#### Work task
Set down the final stretch of the data, from the line that holds "Soluções Tecnológicas & Estratégias" through the last line, both included, with pictures left out.

Items listed in a dataset
- Opening Delimiter -
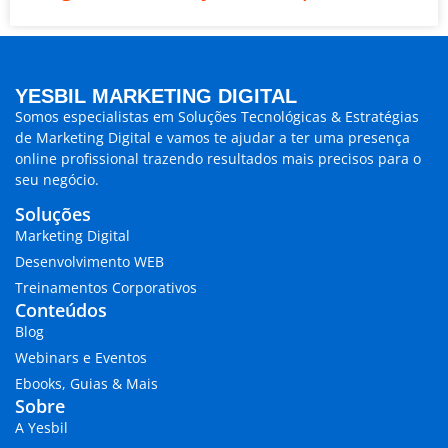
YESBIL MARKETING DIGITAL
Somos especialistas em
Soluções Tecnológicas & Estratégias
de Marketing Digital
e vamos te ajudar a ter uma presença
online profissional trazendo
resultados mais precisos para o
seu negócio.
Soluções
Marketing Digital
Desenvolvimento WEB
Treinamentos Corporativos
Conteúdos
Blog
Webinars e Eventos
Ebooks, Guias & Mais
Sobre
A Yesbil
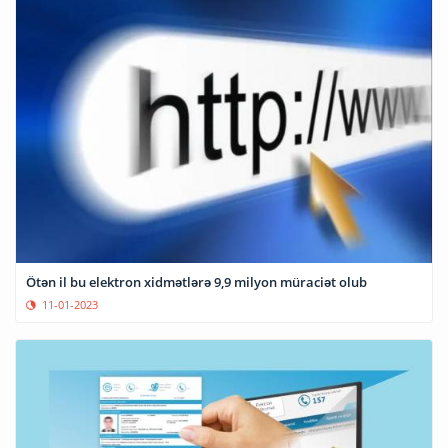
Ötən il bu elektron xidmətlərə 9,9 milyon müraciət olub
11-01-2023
- Closing Delimiter -
#### Exercise answer
Soluções Tecnológicas & Estratégias
de Marketing Digital
e vamos te ajudar a ter uma presença
online profissional trazendo
resultados mais precisos para o
seu negócio.
Soluções
Marketing Digital
Desenvolvimento WEB
Treinamentos Corporativos
Conteúdos
Blog
Webinars e Eventos
Ebooks, Guias & Mais
Sobre
A Yesbil
Ötən il bu elektron xidmətlərə 9,9 milyon müraciət olub
11-01-2023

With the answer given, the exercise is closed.